Rockhold joined the UFC in 2012 following its purchase of Strikeforce and ultimately spent 10 years with the promotion. At the time of his transition, he reigned as Strikeforce’s middleweight king, having captured his title with an upset over Ronaldo Souza then twice defended it with wins over Keith Jardine and Tim Kennedy.
But Rockhold’s first UFC fight was an infamous one — he was immediately thrown into a matchup against Vitor Belfort in Brazil during an era when Belfort was abusing a loophole in combat sports regarding testosterone replacement therapy (TRT). And it didn’t end well, as Rockhold joined Michael Bisping and Dan Henderson among the trio of fighters to suffer brutal knockout losses to Belfort at Brazilian UFC events during a dubious period for the sport.
“Everyone else out there garnered their attention coming in, and I looked like this kid,” Rockhold said. “I don’t know. This kid that no one wanted to respect, I guess, from him and so on. And they made me go down to f****** Steroidville in f****** Brazil and fight Vitor. Everybody else got respect and was going into world championship fights and consideration for. I got nothing. Two-time defending Strikeforce champion coming in there and you haven’t done s***, and I had to go fight Vitor when they knew what they were doing back then, protecting him and the motherf***** is juiced to the gills.
“I had to get cleaned by him and knocked down and belittled by everybody, and then build myself back up. I’m good at building myself back up. That’s what I came here to try to do.”
Rockhold ultimately rebounded to pick up five consecutive wins en route to a UFC title victory over Chris Weidman in 2015, but then dropped his title in an upset loss to Bisping at UFC 199. From that point on, he competed just four times over the final six years of his career.
Rockhold attributed that end-of-career slide to several factors, admitting that for a time he lost himself in alcohol abuse and the late-night partying scene. Repeated injuries didn’t help matters either, but perhaps the biggest factor that contributed to his rough final chapter was a “misguided” leg surgery in 2018 that nearly led to his leg being amputated.
“I think a lot of things shortened my career. I think the leg, the misinformed leg surgery — I think they f***** me on that one pretty good, the UFC,” Rockhold said.

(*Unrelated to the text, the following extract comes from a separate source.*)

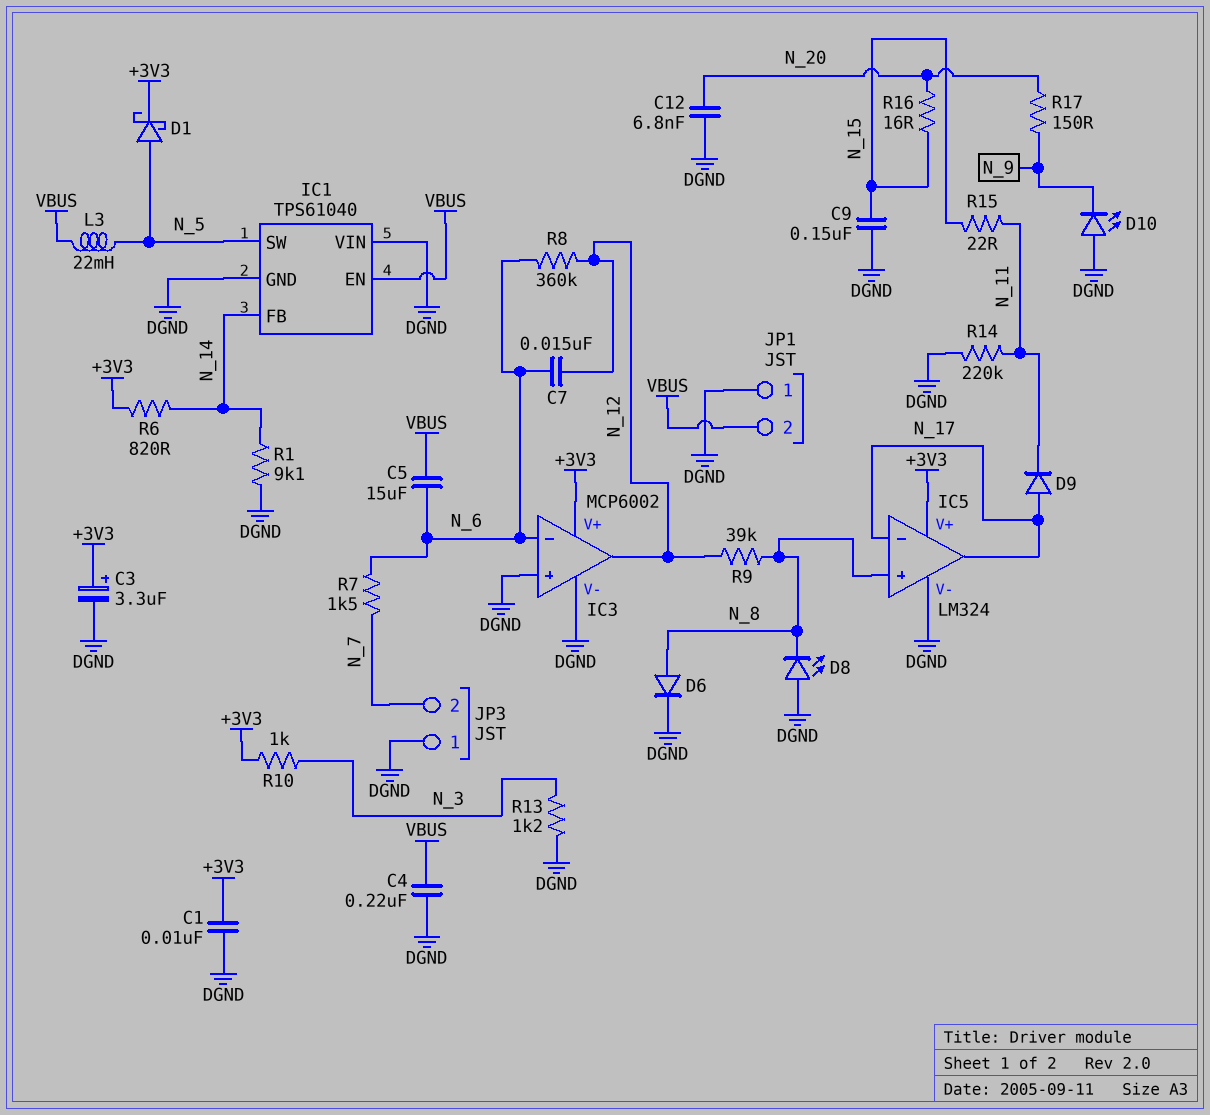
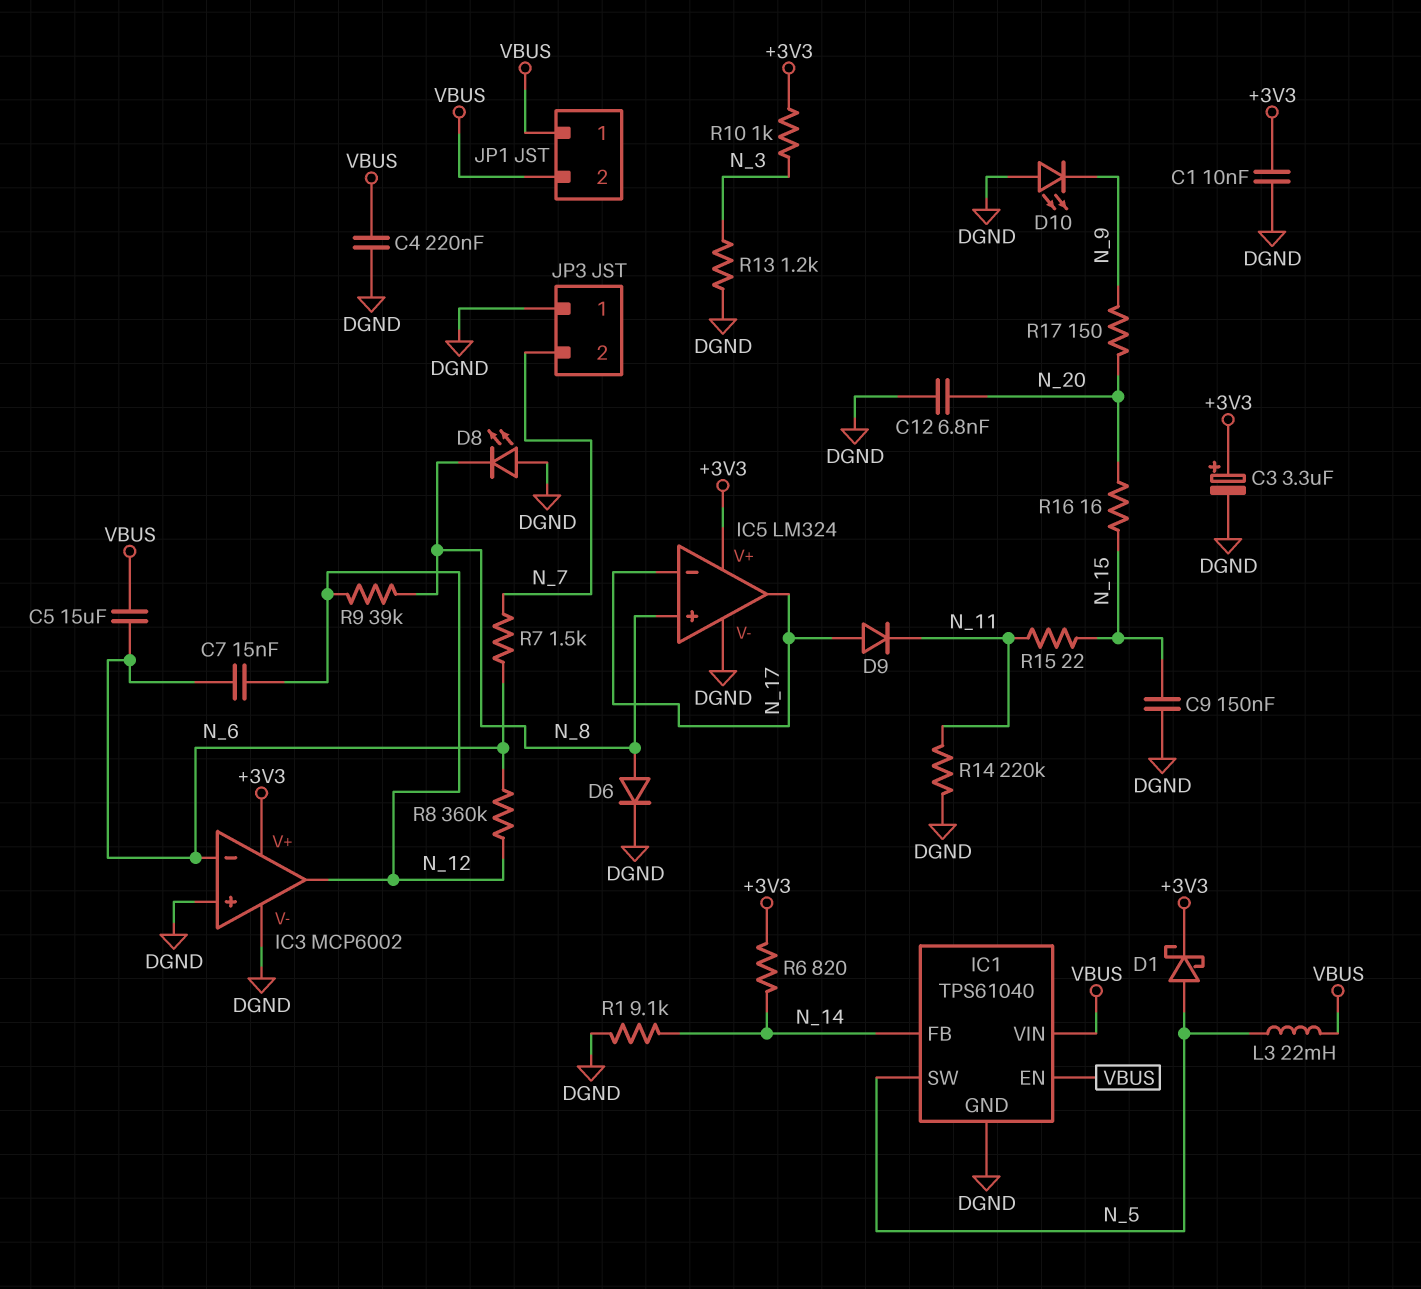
IC1 pin VIN: DGND -> VBUS
JP1 pin 1: DGND -> VBUS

“It was a misguided surgery and not necessary and took years off my life, took my biggest weapon out of the game. My leg, we’re talking about muscle grafts and s***. Like, it was the easiest surgery — it could’ve been, which was supposed to be, and it set me back so many years, questioned me and everything. There’s a lot of different things that played into factoring how it was, but it is what it is and I wouldn’t change it. Here we are.”
Even despite the way Rockhold’s career ended, the 37-year-old leaves the fight game as one of the most decorated middleweights of his era — a multi-time champion who held two of the most prestigious belts available at 185 pounds during his 15-year career.
Even White was left singing his praises after his gritty retirement fight with Costa at UFC 278, with the UFC president stating that he had “nothing but respect” for Rockhold.
“I think everything is very public and I know Dana gave me his piece, and I do appreciate that from Dana,” Rockhold said. “I appreciate that respect after all these years, and I think [UFC executive] Hunter [Campbell] and everybody else — I needed that fight. I needed that fight for myself. I guess the world needed that fight, so it just happened to be the way the way it be. I’m happy with myself. I proved it to myself that I’m still better than the best of them, after all these years and coming back at that percentage of me and I can still do what I did.
“I did it. I did it, and now it’s like everything hurts more than it used to hurt. Everything hurts. So it’s like, goddamn, it just takes more time and there’s other worlds to conquer, there’s more things to do. And I’m excited to go on to the next journey, the next step.”